Wort zum Sonntag
Wenn mit Schulbeginn 2021/22 der Ethikunterricht in der 9. Schulstufe in den Regelunterricht aufgenommen und ab dann schrittweise erweitert wird, hat er bereits zwei Jahrzehnte als Schulversuch hinter sich. Es handelt sich um ein Pflichtfach für all jene Schüler/innen, die keinen Religionsunterricht besuchen. Dieses Entweder-Oder von Religion und Ethik wurde und wird dem Projekt von Gegner/innen vorgeworfen: „Der vorliegende Gesetzesentwurf sieht das Auseinanderreißen des Klassenverbandes entlang konfessioneller Linien für den Zweck der getrennten Wertevermittlung vor“, wurde das „Volksbegehren Ethik für alle“ mit seinem Sprecher Eytan Reif schon im Vorfeld nicht müde zu wiederholen. Das Bild der gemeinsamen Erklärung der Religionsgemeinschaften passte nun auch gar nicht ins Bild und wurde in einer Presseaussendung als „Mogelpackung“ bezeichnet.
Heinz Faßmann hatte die Initiative gesetzt.

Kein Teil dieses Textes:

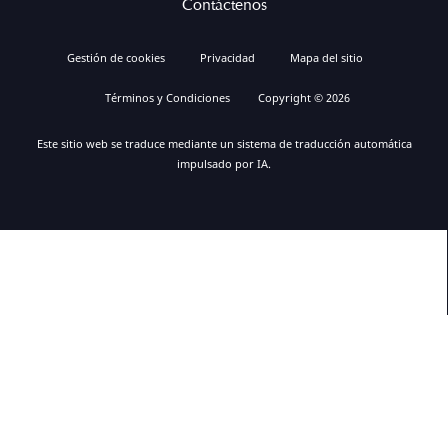
Contáctenos
Gestión de cookies
Privacidad
Mapa del sitio
Términos y Condiciones
Copyright © 2026
Este sitio web se traduce mediante un sistema de traducción automática
impulsado por IA.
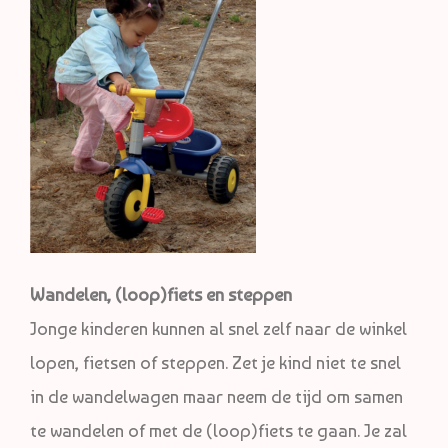
Wandelen, (loop)fiets en steppen
Jonge kinderen kunnen al snel zelf naar de winkel
lopen, fietsen of steppen. Zet je kind niet te snel
in de wandelwagen maar neem de tijd om samen
te wandelen of met de (loop)fiets te gaan. Je zal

Unter dem Dach der Technischen Universität Wien trafen sich Vertreter/innen von acht Religionsgemeinschaften, um zu erklären, dass der konfessionelle Religionsunterricht „im Sinne einer ganzheitlichen Bildung kognitive, affektive und handlungsorientierte Ziele“ habe, „die den Schüler/innen ermöglichen mit sich selbst, ihrer Religion und anderen Konfessionen vertraut zu werden. Dabei werden viele ethische Themen und Grundfragen im Rahmen des Religionsunterrichts aufgegriffen und behandelt, um Schülerinnen und Schüler zu verantwortungsbewusster gesellschaftlicher Mitgestaltung zu ermächtigen.“
Der Bildungsminister stellte drei Ebenen des Ethikunterrichts vor: „Ich mit mir“, „Ich und du“ sowie „Ich und die Welt“. Diese drei Ebenen würden auch in jedem konfessionellen Religionsunterricht behandelt, sodass Schüler/innen im Religionsunterricht nicht weniger Ethikunterricht hätten als andere. Darüber hinaus gebe es je eigene Lehrinhalte. Rabbiner Schlomo Hofmeister betonte beim Treffen der Religionen, dass keine Person weltanschaulich völlig neutral sein könne. Sehr wohl könnten Lehrende aber ihr Fach „neutral“ unterrichten. Die islamische Maturantin Maryam Rachidi wies darauf hin, dass es wünschenswert wäre, manche Themen mit den anderen Schüler/innen gemeinsam abzuhandeln, andere Themen wieder getrennt.
Der Präsident der buddhistischen Gesellschaft, Gerhard Weissgrab, legte in Anlehnung an den Dalai Lama dar, dass es eine Religion ohne Ethik nicht geben könne. „Schulbischof“ Wilhelm Krautwaschl betonte bei der gemeinsamen Präsentation: „Dass es nun Ethik- und Religionsunterricht gibt, entspricht am besten dem demokratischen Verständnis unserer aufgeklärten Gesellschaft.“ Einig waren sich die Anwesenden, dass das Miteinander der Religionen in Österreich vorbildlich funktioniert und dass es durch ethische und religiöse Bildung weiter gefördert werden kann.